O início do ano de 2024 do Flamengo começa de maneira muito difícil, alguns dias depois do falecimento de Denir, Mário Jorge Lobo Zagallo morreu aos 92 anos e se juntou no céu aos outros ídolos da primeira Copa do Mundo conquistada pelo Brasil, em 1958. Porque Zagallo não é só um ídolo do Flamengo, é um dos maiores brasileiros de todos os tempos, uma referência do futebol no mundo, ainda hoje, é provavelmente por muito tempo, talvez a eternidade, o único a ter quatro Copas do Mundo.
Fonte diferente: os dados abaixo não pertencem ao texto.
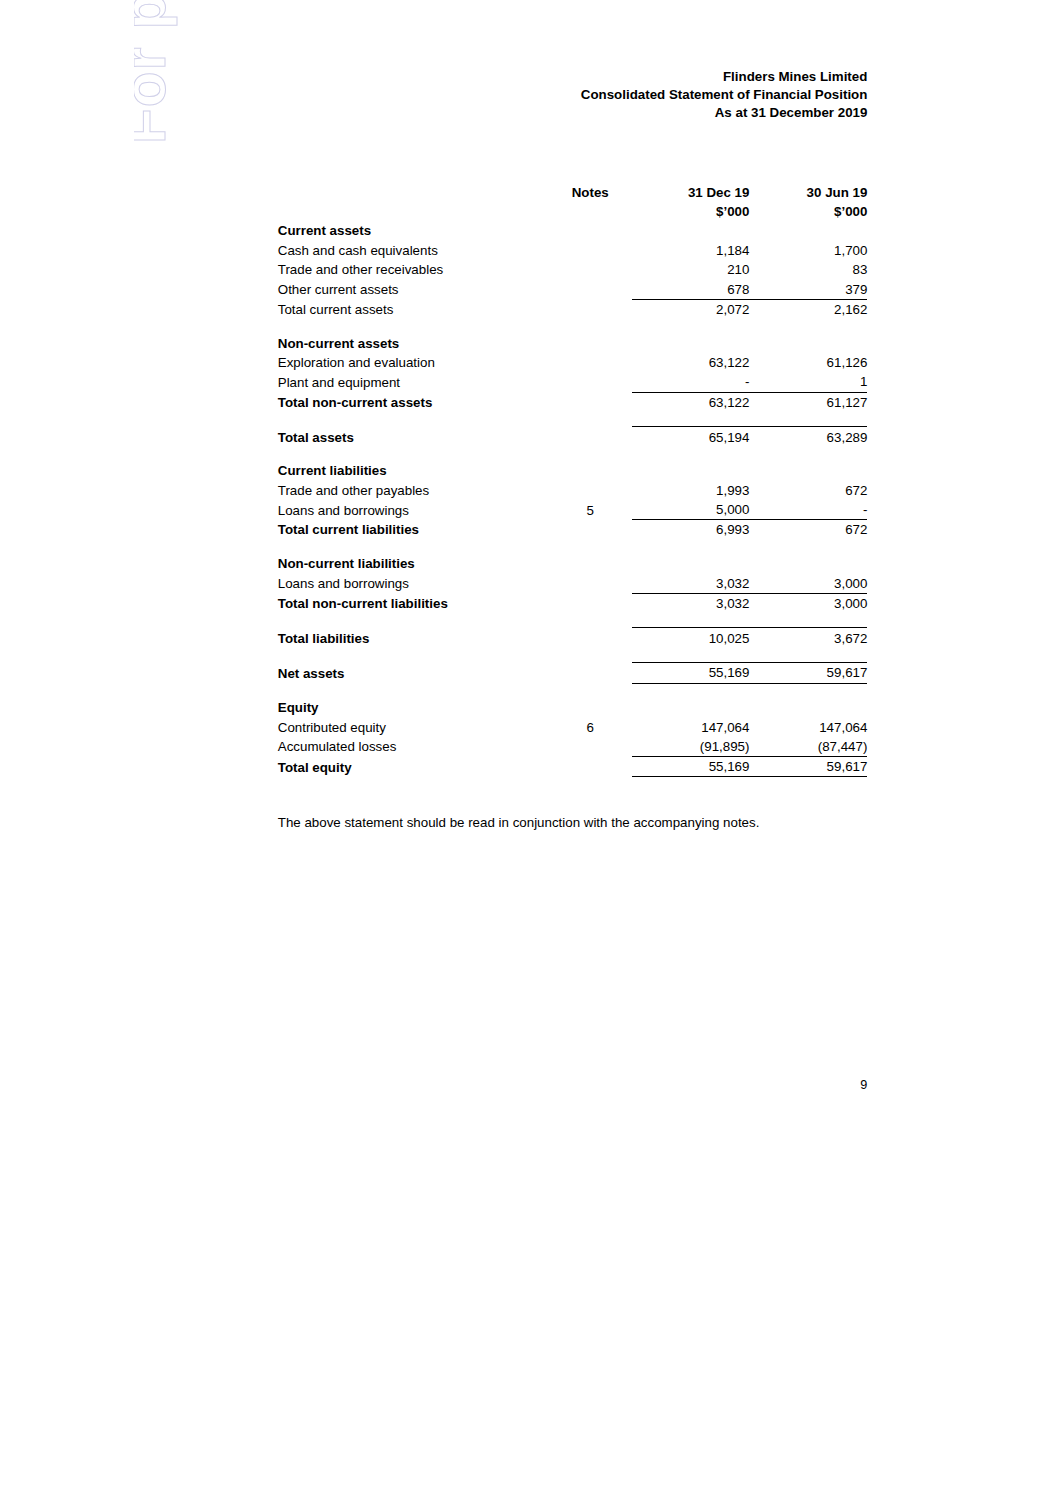For personal use only
Flinders Mines Limited
Consolidated Statement of Financial Position
As at 31 December 2019
| | Notes | 31 Dec 19 | 30 Jun 19 |
| | | $’000 | $’000 |
| Current assets | | | |
| Cash and cash equivalents | | 1,184 | 1,700 |
| Trade and other receivables | | 210 | 83 |
| Other current assets | | 678 | 379 |
| Total current assets | | 2,072 | 2,162 |
| Non-current assets | | | |
| Exploration and evaluation | | 63,122 | 61,126 |
| Plant and equipment | | - | 1 |
| Total non-current assets | | 63,122 | 61,127 |
| Total assets | | 65,194 | 63,289 |
| Current liabilities | | | |
| Trade and other payables | | 1,993 | 672 |
| Loans and borrowings | 5 | 5,000 | - |
| Total current liabilities | | 6,993 | 672 |
| Non-current liabilities | | | |
| Loans and borrowings | | 3,032 | 3,000 |
| Total non-current liabilities | | 3,032 | 3,000 |
| Total liabilities | | 10,025 | 3,672 |
| Net assets | | 55,169 | 59,617 |
| Equity | | | |
| Contributed equity | 6 | 147,064 | 147,064 |
| Accumulated losses | | (91,895) | (87,447) |
| Total equity | | 55,169 | 59,617 |
The above statement should be read in conjunction with the accompanying notes.
9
Mário Jorge Lobo Zagallo nasceu no 9 de agosto de 1931 em Maceió, Alagoas, terra também de Marta, e chegou antes de seu primeiro aniversário no Rio de Janeiro. Ingressou a base do Flamengo e fez seu serviço militar, assistindo como soldado no campo a maior tragédia da Seleção, o Maracanaço em 1950. Um ano depois, foi lançado no time principal do Flamengo pelo Flávio Costa numa goleada 6×0 contra Goytacaz num amistoso. Seu primeiro jogo no campeonato carioca só chegou no início de 1953, quando o técnico era Jayme de Almeida. Um mês depois, fazia seu primeiro gol com o Manto Sagrado, contra Boca Juniors no Maracanã. Fez apenas um jogo do campeonato carioca de 1953, suficiente para ser campeão no comando de Fleitas Solich. Já no início da carreira, Zagallo conhecia grandes treinadores e o que ele parecia só saber fazer: ser vitorioso, ser campeão.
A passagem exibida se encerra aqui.